Players-only meetings a big risk

Group sessions rarely work, can add to problems

December 25, 2010|By Sam Farmer

Less than a day after his team's epic collapse Sunday — blowing a three-touchdown lead to the Eagles in the last half-quarter — Giants quarterback Eli Manning called a rare players-only meeting to regroup his squad for a run at the playoffs. That starts with a huge game Sunday at Green Bay.

The typically soft-spoken Manning (Eli doesn't have the commanding presence of his big brother, Peyton) didn't reveal to reporters what he said to his teammates, but explained it this way:

"A lot of it is you just man up for your mistakes, you take responsibility, you put it behind you and you look forward to the situation. … It's not the time to start going in the tank or being in a bad mood.
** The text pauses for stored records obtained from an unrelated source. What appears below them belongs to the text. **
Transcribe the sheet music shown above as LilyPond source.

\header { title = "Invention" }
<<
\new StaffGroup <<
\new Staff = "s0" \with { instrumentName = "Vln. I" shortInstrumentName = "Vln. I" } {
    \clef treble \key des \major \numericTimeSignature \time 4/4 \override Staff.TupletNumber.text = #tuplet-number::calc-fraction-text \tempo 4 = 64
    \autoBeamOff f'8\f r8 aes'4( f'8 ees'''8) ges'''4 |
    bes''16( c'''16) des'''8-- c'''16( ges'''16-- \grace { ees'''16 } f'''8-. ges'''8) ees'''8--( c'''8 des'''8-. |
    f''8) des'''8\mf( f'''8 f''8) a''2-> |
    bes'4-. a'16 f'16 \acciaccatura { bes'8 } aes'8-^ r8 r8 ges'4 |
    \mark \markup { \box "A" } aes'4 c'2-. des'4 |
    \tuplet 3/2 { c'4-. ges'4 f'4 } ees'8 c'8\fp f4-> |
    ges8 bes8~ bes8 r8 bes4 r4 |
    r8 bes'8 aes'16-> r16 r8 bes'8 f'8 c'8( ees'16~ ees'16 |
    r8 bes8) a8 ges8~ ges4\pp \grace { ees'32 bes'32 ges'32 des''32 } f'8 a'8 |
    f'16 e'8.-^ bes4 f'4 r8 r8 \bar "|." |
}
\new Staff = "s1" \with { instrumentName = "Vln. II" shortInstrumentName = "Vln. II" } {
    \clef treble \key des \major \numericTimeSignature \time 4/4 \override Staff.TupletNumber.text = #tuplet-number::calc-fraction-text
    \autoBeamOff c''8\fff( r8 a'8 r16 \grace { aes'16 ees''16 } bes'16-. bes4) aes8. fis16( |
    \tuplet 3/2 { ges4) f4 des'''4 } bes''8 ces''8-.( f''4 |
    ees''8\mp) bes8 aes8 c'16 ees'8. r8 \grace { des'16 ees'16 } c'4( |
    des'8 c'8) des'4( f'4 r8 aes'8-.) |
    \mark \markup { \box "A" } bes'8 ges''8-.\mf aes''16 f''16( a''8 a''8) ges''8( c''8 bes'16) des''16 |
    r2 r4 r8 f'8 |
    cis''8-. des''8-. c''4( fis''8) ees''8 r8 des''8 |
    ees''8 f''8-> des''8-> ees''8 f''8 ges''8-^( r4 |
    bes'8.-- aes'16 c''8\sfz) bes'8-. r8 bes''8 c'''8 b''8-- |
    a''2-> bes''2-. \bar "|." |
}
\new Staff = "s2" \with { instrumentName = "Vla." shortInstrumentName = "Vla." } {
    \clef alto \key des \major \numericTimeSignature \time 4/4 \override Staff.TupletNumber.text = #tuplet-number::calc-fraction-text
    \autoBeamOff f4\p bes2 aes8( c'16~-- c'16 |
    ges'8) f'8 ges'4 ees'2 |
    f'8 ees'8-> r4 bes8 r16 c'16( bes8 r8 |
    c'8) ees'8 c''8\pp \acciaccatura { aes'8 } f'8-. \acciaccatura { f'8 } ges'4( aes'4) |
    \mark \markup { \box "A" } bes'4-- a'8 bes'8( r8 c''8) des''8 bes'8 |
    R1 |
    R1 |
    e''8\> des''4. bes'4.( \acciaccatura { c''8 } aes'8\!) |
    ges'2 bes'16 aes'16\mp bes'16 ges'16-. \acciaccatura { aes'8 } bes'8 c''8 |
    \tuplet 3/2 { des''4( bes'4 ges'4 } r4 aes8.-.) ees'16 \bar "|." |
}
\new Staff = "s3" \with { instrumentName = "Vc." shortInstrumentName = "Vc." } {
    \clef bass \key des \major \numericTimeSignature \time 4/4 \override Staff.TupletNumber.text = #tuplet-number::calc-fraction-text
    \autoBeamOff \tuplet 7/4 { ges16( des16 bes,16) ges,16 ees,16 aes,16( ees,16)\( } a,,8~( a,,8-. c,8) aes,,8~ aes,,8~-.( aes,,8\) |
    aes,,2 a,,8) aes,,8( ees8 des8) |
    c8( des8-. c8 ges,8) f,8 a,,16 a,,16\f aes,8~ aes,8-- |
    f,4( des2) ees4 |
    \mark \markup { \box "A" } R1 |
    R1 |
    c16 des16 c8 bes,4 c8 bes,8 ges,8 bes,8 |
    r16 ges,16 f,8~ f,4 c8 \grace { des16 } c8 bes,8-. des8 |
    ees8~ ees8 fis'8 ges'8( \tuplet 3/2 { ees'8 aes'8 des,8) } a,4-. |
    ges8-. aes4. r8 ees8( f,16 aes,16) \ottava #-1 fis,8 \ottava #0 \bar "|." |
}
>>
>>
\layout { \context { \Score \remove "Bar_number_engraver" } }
Now's the time to look at the bright side of things and be optimistic that we've got a great opportunity to make the playoffs. We're the ones to decide what happens."

A quarterback spends his career as a public speaker, talking to a group of 10 men every time he ducks his head into the huddle. But standing up at his locker (or in an auditorium), clearing his throat and talking to the team as a whole can be a dicey proposition, one that can just as easily implode as inspire.

To find out just how effective these players-only meetings are, I went to a few respected players from years past — all team leaders — and asked about the peaks and pitfalls of addressing the entire group and, when necessary, calling out underperforming teammates.

Hall of Fame quarterback Troy Aikman, who will be in the booth for Fox at Giants-Packers, said he never liked to conduct team meetings when he played for the Cowboys.

"Usually when team meetings take place, they're when a team's really spiraling out of control," he said, noting that's not the case with the Giants. (If they win, the Giants clinch a playoff spot and eliminate the Packers from playoff contention.) "To me, they're not very productive, especially when you give too many people a platform to speak.

"You end up coming out of those meetings feeling like you've got a heck of a lot more problems than you ever thought going into them. And usually football players aren't the best at delicately saying various things without offending anyone or stepping on toes."

Aikman said, however, that Manning's positive, one-voice approach was a good thing, and called it a plus that the quarterback didn't open the floor to make it a public forum.

"It's not that players don't understand what needs to be done," Aikman said, "but oftentimes when a player says it rather than a coach, it's more impactful and more effective."

Tim Brown, the perennial Pro Bowl receiver for the Raiders, said those meetings were seldom effective in his organization, especially because they usually happened when everything was going haywire.

"Once we had one guy stand up who was barely a special-teams player, and he decided he wanted to talk in a meeting," recalled Brown, now an ESPN analyst. "He just went on and on and on. Finally, people had to talk over him just to get him to shut up."

Although Brown was considered a rock-steady fixture for that franchise, he can recall calling only one team meeting. It came at training camp in 2002, the summer after the "Tuck Rule" game at New England, when the Raiders felt they got cheated on an apparent fumble by Patriots quarterback Tom Brady.

"The referees came into camp after that game," Brown said. "I called a team meeting and told the boys we were going to walk out of that meeting once they started to give their presentation. And that's what we did; everybody got up and walked out of the meeting.

"That was very effective because it (ticked) off the referees. But at the same time, they got our message."

A few years earlier, in quarterback Rich Gannon's first season with the Raiders, he, too, felt compelled to call a team meeting. It came after a critical Thursday night loss at Tennessee.

Why the need for a meeting? Rewind to the days leading up to that game, when coach Jon Gruden and his quarterbacks were furiously devising an offensive strategy. They were spending late nights in a meeting next to a players' lounge outfitted with a pool table, dartboard and video games.

"I'll never forget how we were in that room looking at film and a bunch of defensive guys were in the lounge making a bunch of noise," Gannon recalled. "Gruden went ballistic. He was like, 'Shut up! We're trying to work in here!'"

The players piped down for a couple of minutes or so, but soon were back at it, just as raucous as they had been. Gannon, known for his meticulous preparation, was so enraged that he removed the pool balls from the lounge and put them in a rack above his locker.

After the loss to the Titans, one that torpedoed the Raiders' playoff hopes, the quarterback called a team meeting. He first apologized to his teammates who were equally devoted to their jobs, telling them the meeting wasn't intended for them, and then he tore into the team's slackers.